Although the draft directive is aimed at helping all creators have a stronger bargaining position on how their work is used by online platforms, the main beneficiaries will be the smaller players. Larger players often have law firms to safeguard their rights, whereas smaller ones currently have little means to support them.
The smaller players only exist because of the open internet. These bills will literally kill smaller internet platforms in Europe too, because it will be impossible to comply, and the fines will be unsustainable. Meanwhile, again, the internet has enabled so many creators to create and make money... and it did so by enabling all of these different platforms that are about to be body slammed by this ridiculous bill pushed for by cynical opportunists and internet-illiterate policy makers.
It has been claimed that the directive will have a profoundly negative impact on the livelihood of hundreds of thousands of people...
The contrary is more likely to be the case: the draft directive’s intention is to help provide numerous people with the livelihood they deserve for their work, and which they require to continue creating. The draft directive intends to ensure that more money goes to artists and journalists rather than Google’s shareholders, a transfer of resources that is always beneficial to jobs.

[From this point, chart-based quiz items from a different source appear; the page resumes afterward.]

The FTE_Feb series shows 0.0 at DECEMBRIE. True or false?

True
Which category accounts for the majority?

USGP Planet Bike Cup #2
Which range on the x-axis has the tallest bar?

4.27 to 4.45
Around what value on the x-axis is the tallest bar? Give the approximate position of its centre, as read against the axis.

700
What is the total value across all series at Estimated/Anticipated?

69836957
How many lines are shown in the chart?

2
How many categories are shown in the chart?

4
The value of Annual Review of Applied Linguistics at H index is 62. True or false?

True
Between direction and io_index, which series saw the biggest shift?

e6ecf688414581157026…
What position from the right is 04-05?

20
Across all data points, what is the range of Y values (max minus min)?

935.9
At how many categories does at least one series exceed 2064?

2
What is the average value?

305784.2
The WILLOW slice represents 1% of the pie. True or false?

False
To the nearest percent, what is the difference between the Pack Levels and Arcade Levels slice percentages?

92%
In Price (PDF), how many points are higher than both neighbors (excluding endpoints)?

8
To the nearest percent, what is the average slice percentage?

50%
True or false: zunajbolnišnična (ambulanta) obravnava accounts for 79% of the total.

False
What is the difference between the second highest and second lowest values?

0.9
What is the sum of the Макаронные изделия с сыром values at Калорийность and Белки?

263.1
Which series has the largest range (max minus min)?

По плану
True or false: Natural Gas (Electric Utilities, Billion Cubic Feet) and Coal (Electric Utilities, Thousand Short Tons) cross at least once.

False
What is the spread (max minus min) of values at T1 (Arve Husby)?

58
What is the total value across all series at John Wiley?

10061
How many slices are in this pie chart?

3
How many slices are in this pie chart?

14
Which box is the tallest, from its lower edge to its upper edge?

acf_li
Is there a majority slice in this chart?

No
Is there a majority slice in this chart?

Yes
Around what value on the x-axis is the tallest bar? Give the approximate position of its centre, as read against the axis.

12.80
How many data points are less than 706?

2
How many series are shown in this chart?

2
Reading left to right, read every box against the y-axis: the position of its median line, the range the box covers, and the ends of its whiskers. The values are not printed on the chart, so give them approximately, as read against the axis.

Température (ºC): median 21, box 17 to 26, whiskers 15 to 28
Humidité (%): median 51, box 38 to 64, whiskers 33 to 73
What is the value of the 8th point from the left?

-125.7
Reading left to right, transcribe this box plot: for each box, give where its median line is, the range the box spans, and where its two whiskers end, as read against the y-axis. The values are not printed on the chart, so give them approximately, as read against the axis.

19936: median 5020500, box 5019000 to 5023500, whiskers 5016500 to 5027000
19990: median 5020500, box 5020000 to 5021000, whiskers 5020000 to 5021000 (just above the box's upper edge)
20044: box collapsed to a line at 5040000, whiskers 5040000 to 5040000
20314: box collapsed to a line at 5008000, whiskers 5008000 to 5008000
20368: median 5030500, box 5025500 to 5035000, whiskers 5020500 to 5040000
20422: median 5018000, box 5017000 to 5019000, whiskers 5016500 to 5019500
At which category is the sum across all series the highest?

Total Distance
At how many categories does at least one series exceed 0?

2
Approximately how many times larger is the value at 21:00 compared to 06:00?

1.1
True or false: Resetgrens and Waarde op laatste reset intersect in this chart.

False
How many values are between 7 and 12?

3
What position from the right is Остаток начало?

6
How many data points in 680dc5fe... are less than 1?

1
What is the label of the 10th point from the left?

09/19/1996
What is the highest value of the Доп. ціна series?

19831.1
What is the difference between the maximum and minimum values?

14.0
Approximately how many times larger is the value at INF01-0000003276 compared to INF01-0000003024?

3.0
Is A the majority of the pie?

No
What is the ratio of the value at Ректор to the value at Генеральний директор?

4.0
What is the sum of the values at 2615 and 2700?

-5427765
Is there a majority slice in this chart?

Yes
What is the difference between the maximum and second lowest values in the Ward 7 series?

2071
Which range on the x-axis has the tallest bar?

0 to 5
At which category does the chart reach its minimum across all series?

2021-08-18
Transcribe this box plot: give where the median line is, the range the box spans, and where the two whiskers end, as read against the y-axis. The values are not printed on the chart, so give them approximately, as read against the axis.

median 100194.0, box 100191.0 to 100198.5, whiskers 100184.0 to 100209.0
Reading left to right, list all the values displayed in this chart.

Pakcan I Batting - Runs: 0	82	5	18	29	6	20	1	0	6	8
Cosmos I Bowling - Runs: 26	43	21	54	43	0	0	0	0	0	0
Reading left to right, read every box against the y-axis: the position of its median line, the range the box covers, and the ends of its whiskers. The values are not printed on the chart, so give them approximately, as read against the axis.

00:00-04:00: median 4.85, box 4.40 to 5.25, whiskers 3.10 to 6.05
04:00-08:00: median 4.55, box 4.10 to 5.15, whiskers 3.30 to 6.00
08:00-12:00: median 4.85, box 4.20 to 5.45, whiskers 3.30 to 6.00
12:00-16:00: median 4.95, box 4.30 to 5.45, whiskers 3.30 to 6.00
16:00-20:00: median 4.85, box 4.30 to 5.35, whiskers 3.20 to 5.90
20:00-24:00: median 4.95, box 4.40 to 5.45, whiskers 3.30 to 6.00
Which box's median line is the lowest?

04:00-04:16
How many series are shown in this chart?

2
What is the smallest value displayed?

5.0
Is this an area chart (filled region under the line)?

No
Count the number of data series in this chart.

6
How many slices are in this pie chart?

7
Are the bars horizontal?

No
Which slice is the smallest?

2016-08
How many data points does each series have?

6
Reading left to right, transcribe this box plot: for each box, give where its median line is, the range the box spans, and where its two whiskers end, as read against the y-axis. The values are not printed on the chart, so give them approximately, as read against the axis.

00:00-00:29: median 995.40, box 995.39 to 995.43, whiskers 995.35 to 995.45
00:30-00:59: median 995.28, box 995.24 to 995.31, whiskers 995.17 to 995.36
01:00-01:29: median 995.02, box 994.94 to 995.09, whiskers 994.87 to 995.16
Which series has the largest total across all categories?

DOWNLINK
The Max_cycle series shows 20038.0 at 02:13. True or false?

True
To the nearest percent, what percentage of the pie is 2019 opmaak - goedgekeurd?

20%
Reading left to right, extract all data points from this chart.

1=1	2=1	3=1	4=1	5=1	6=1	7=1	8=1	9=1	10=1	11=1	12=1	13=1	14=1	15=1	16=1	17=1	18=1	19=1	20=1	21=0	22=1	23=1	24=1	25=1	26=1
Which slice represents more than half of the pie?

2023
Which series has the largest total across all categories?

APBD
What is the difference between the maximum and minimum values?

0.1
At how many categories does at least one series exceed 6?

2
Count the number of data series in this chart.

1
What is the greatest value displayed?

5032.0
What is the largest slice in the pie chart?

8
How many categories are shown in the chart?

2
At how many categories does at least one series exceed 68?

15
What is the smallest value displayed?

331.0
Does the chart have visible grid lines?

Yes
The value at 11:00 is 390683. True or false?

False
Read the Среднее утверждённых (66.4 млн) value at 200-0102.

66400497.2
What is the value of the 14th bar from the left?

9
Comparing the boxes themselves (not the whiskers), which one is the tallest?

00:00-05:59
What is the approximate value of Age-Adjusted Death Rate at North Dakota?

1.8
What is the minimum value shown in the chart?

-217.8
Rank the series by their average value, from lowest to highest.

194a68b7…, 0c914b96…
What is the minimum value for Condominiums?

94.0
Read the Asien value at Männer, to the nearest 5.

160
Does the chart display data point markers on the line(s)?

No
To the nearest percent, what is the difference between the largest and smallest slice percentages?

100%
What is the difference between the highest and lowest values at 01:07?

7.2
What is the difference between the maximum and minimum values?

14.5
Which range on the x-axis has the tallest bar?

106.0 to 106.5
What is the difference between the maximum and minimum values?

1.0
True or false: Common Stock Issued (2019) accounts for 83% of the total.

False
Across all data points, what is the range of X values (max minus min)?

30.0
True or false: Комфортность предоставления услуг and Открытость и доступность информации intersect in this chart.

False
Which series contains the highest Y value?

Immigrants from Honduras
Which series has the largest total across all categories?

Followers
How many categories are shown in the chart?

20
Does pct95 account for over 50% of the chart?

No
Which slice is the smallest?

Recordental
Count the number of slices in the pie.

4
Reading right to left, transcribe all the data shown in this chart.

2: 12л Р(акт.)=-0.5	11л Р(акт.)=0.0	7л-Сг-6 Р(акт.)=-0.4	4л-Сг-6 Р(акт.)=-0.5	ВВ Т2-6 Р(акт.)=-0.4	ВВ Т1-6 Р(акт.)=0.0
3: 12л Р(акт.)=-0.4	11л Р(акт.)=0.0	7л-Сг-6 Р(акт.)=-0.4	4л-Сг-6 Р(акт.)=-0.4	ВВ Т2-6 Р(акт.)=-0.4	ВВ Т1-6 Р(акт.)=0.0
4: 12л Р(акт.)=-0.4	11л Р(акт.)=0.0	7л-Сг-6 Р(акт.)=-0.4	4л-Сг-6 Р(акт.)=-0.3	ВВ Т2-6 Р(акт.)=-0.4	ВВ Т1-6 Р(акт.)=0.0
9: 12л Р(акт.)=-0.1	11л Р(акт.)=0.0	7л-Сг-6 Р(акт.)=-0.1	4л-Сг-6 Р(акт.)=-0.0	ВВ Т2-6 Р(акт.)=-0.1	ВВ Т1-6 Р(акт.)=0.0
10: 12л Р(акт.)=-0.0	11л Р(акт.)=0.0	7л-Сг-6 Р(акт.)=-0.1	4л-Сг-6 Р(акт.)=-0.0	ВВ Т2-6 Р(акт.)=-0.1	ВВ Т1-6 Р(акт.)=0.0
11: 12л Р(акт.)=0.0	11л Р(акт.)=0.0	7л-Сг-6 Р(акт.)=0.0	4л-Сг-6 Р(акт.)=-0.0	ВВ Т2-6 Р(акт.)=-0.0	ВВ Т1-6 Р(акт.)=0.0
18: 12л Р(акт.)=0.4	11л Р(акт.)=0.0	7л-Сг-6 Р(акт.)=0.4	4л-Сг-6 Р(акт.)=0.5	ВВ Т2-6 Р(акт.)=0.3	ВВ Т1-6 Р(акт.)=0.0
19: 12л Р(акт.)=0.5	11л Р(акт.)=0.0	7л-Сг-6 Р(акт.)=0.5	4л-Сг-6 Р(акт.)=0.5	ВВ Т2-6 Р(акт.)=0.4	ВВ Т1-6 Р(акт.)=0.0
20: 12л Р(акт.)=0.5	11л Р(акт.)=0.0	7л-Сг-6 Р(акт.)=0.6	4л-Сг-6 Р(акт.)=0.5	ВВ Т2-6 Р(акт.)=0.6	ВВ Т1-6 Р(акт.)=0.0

Again, this makes no sense and is literally contrary to what has happened when the Google tax was tried in Spain.
Is Article 11 going to create a tax - to be more precise a tax payable when a news article is shared?
No. The EP wants to ensure that some money goes from multi-billion dollar news aggregators to the journalist who has done all the hard work writing up an article. These articles, it should be stressed, often dig up the truth and contribute enormously to upholding a democratic system. This cannot be considered a tax.
Again, this did not ensure that money went from Google to journalists in Germany or Spain, and it says nothing about journalists. If the link tax is paid, then it goes to the publishers, not the journalists doing "all the hard work." In the meantime, some journalists (waves hand!) want sites like Google News and Facebook to promote our stuff. I don't need them to pay me. I want them to drive traffic. It's MY responsibility to figure out how to make money off of that traffic.
Besides if -- as in Spain -- this leads Google News to leave the EU, then how the hell does that "help" journalists?
This entire thing is utter nonsense. It's either outright lies or deceitful misrepresentations. This is a Trumpian level of propaganda and bullshit, being pushed by the EU Parliament on behalf of the legacy copyright industries. The people of the EU should not stand for this kind of thing from their elected officials. Remember, nearly all of the lobbying on this issue has come from one side -- and it's not the side that JURI claims is pushing the narrative. Don't let Hollywood get away with this nonsense.